Edit the records below so that every "chart" reads "graph" and nothing else changes. Leave the pictures out of your version.

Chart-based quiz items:
• • • • •

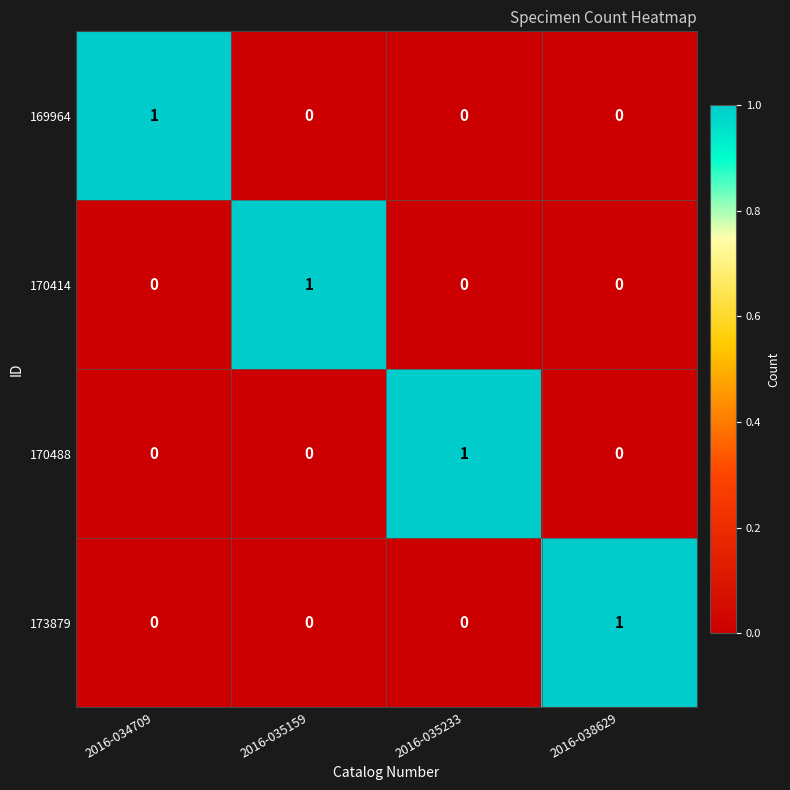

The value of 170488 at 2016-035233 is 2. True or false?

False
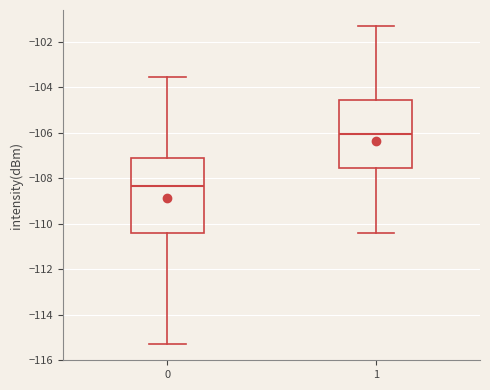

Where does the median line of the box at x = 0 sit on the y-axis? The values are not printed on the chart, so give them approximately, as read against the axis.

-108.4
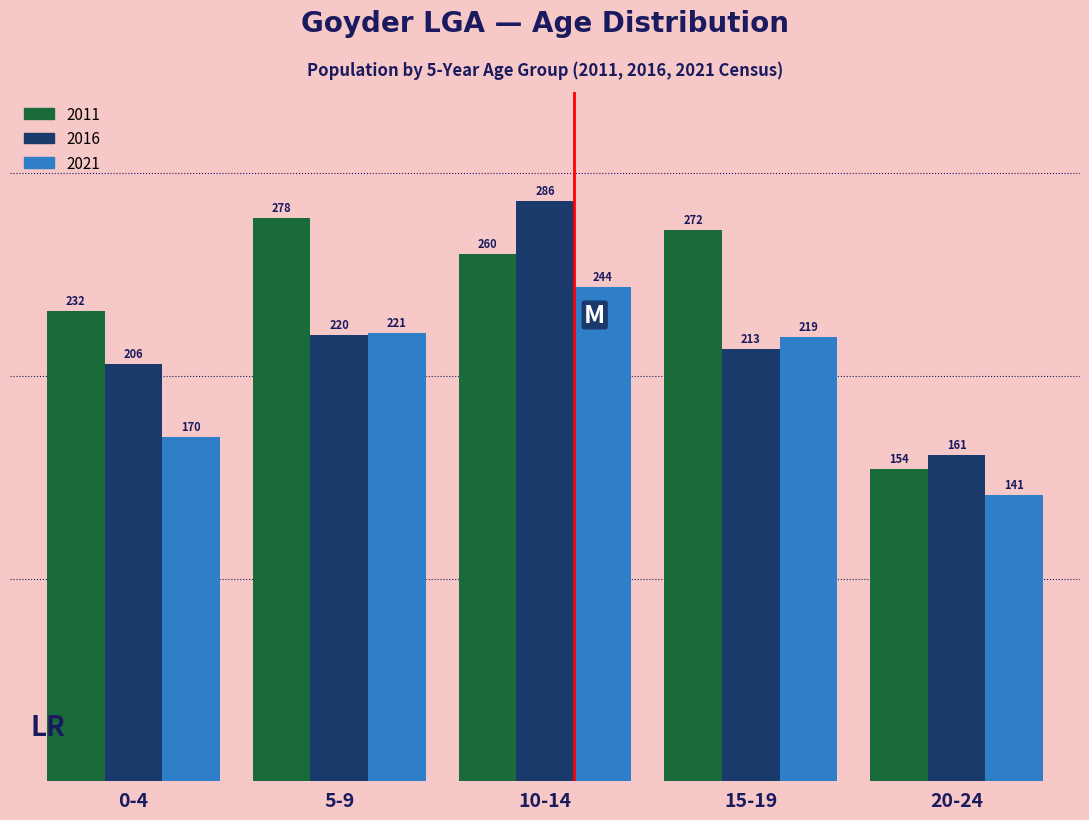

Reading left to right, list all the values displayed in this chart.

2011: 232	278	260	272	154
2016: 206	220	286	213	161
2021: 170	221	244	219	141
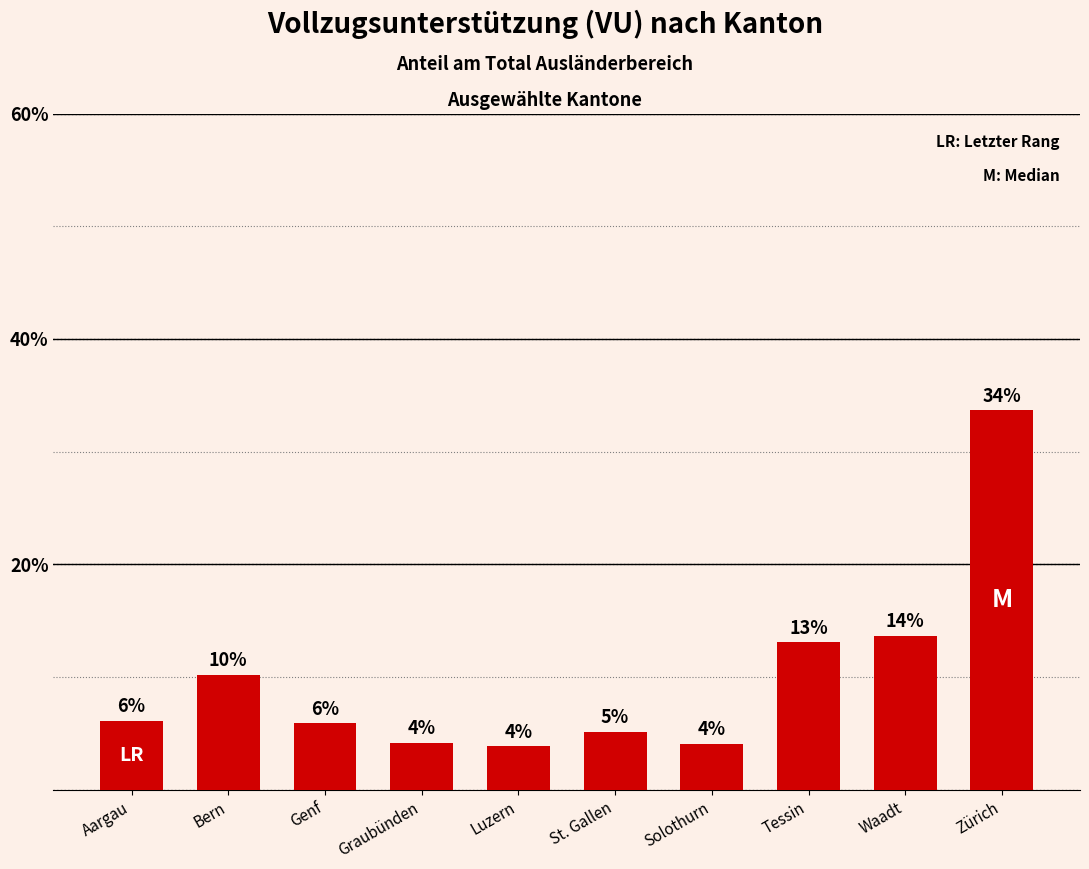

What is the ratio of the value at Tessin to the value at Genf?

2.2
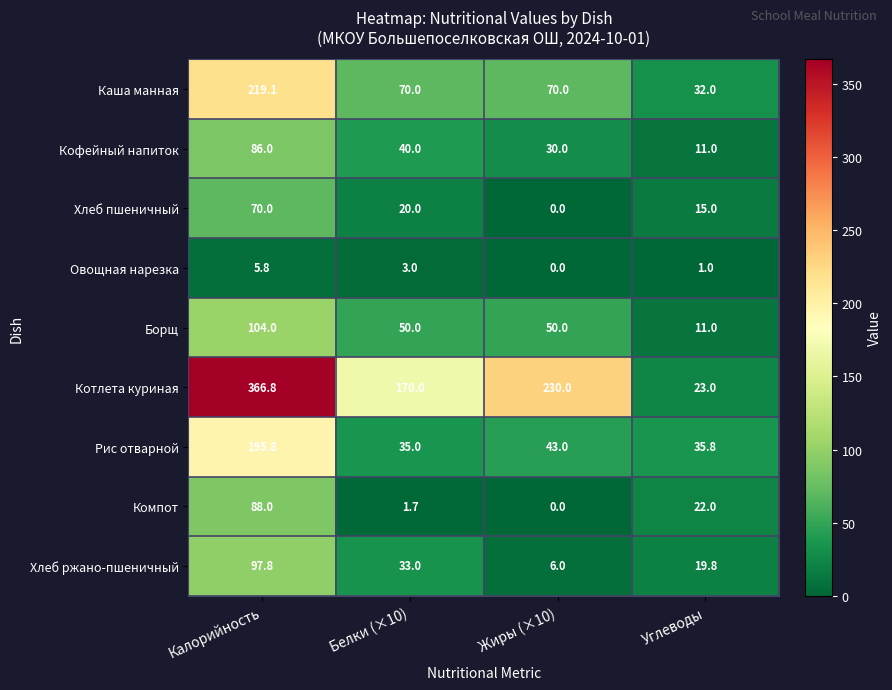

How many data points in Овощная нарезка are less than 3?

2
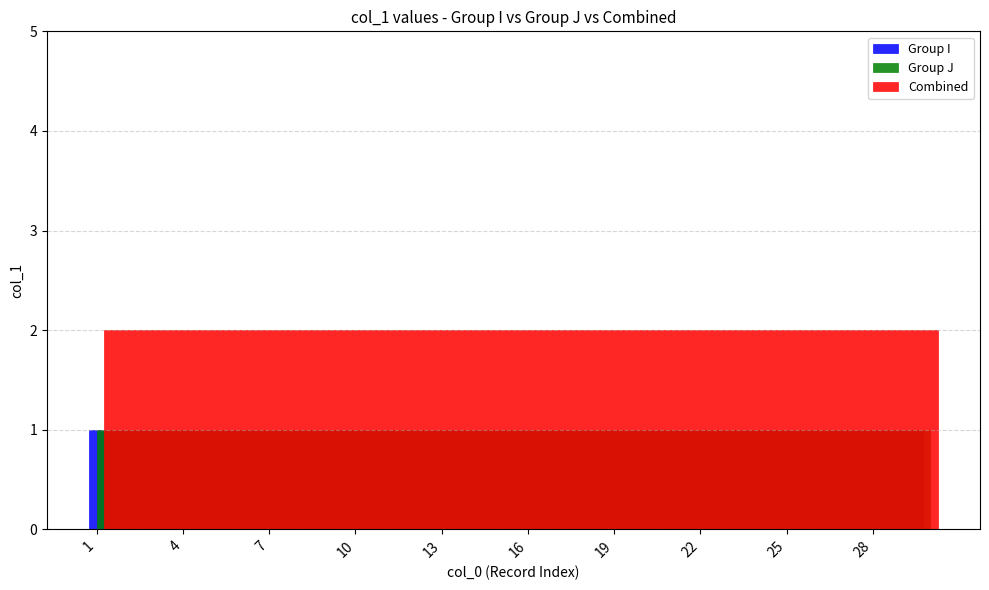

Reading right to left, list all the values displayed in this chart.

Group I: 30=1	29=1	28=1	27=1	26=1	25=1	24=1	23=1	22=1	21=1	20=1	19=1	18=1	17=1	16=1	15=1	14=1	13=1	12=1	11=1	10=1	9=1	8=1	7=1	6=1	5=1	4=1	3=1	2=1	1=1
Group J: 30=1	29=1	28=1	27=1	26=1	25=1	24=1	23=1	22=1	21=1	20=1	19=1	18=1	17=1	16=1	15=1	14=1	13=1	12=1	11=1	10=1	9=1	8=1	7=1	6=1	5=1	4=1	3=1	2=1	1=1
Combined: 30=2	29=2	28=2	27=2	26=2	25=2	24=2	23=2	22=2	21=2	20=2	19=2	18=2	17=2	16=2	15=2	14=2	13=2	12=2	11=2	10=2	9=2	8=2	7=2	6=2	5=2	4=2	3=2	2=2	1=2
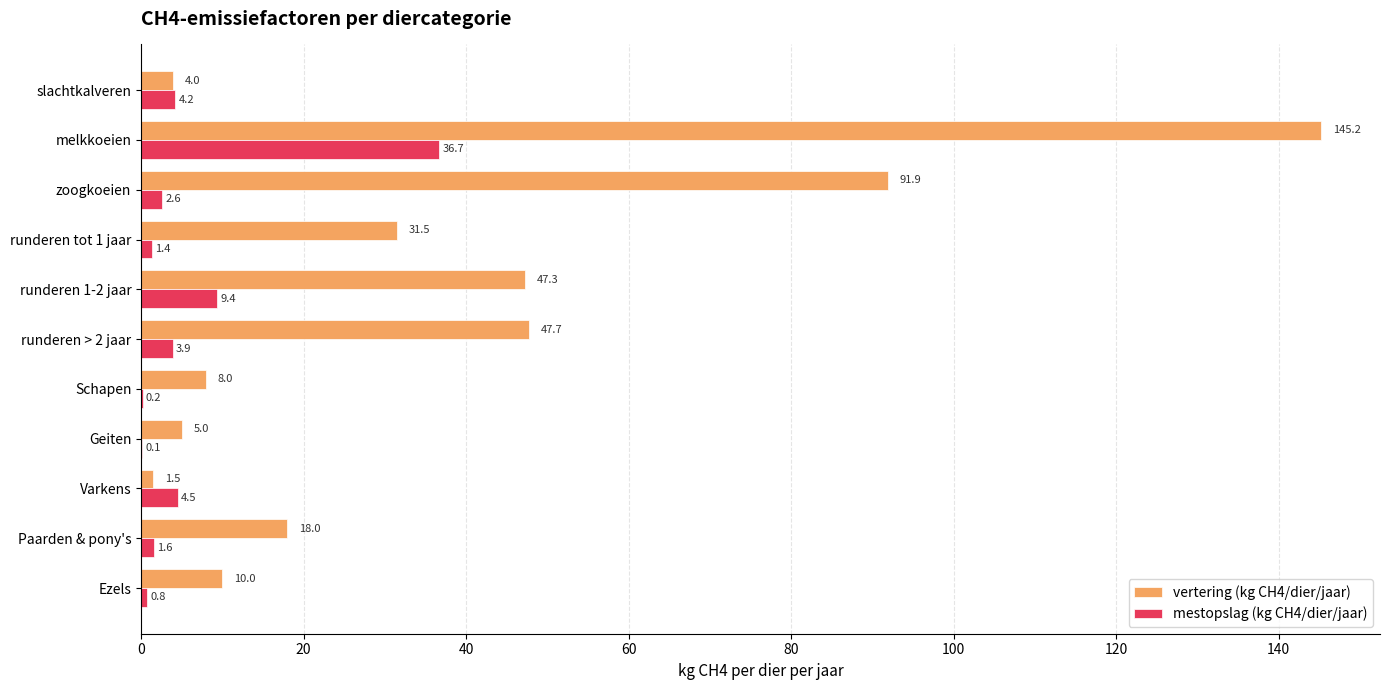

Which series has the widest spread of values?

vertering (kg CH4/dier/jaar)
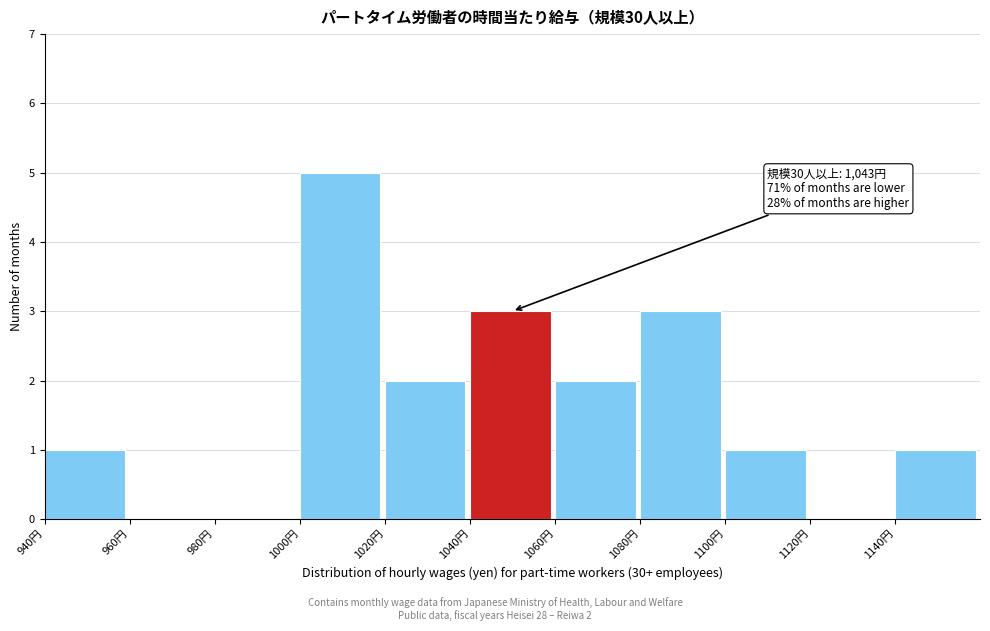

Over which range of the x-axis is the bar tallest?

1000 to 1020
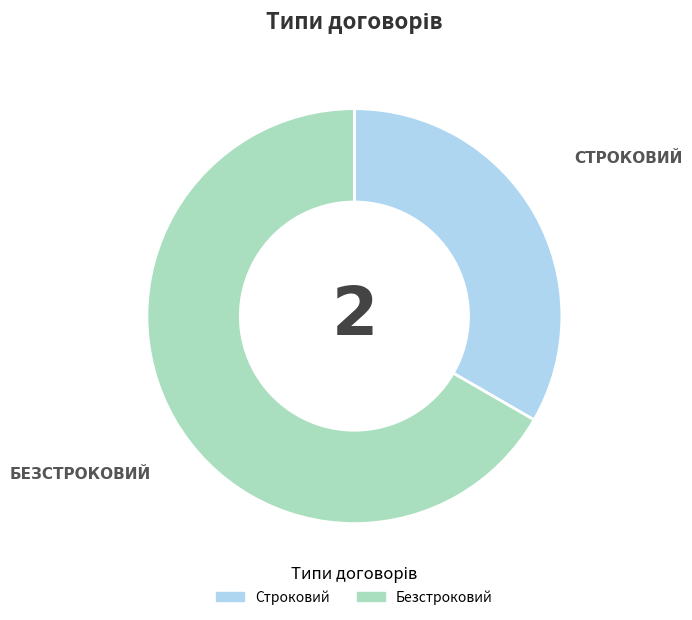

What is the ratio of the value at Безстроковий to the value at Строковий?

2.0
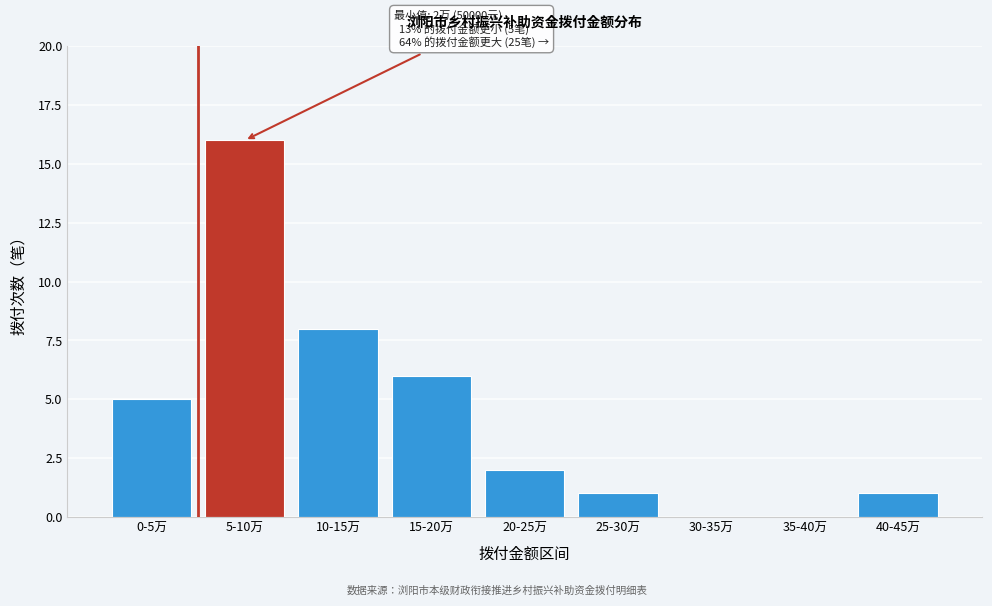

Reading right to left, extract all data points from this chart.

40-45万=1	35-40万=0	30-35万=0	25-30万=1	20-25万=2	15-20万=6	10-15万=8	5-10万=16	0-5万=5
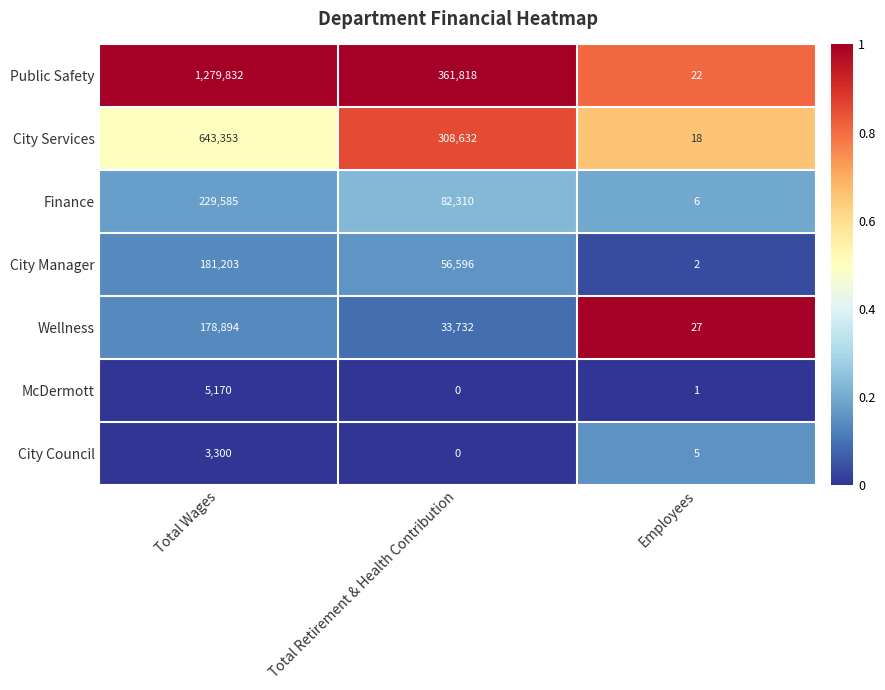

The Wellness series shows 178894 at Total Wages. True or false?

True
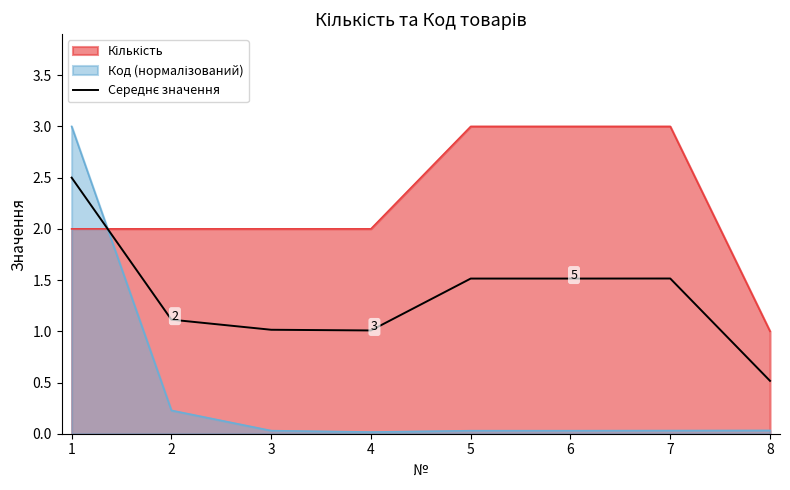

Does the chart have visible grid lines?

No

• • • • •

## Written response
The value of 170488 at 2016-035233 is 2. True or false?

False

Where does the median line of the box at x = 0 sit on the y-axis? The values are not printed on the graph, so give them approximately, as read against the axis.

-108.4

Reading left to right, list all the values displayed in this graph.

2011: 232	278	260	272	154
2016: 206	220	286	213	161
2021: 170	221	244	219	141

What is the ratio of the value at Tessin to the value at Genf?

2.2

How many data points in Овощная нарезка are less than 3?

2

Reading right to left, list all the values displayed in this graph.

Group I: 30=1	29=1	28=1	27=1	26=1	25=1	24=1	23=1	22=1	21=1	20=1	19=1	18=1	17=1	16=1	15=1	14=1	13=1	12=1	11=1	10=1	9=1	8=1	7=1	6=1	5=1	4=1	3=1	2=1	1=1
Group J: 30=1	29=1	28=1	27=1	26=1	25=1	24=1	23=1	22=1	21=1	20=1	19=1	18=1	17=1	16=1	15=1	14=1	13=1	12=1	11=1	10=1	9=1	8=1	7=1	6=1	5=1	4=1	3=1	2=1	1=1
Combined: 30=2	29=2	28=2	27=2	26=2	25=2	24=2	23=2	22=2	21=2	20=2	19=2	18=2	17=2	16=2	15=2	14=2	13=2	12=2	11=2	10=2	9=2	8=2	7=2	6=2	5=2	4=2	3=2	2=2	1=2

Which series has the widest spread of values?

vertering (kg CH4/dier/jaar)

Over which range of the x-axis is the bar tallest?

1000 to 1020

What is the ratio of the value at Безстроковий to the value at Строковий?

2.0

Reading right to left, extract all data points from this graph.

40-45万=1	35-40万=0	30-35万=0	25-30万=1	20-25万=2	15-20万=6	10-15万=8	5-10万=16	0-5万=5

The Wellness series shows 178894 at Total Wages. True or false?

True

Does the graph have visible grid lines?

No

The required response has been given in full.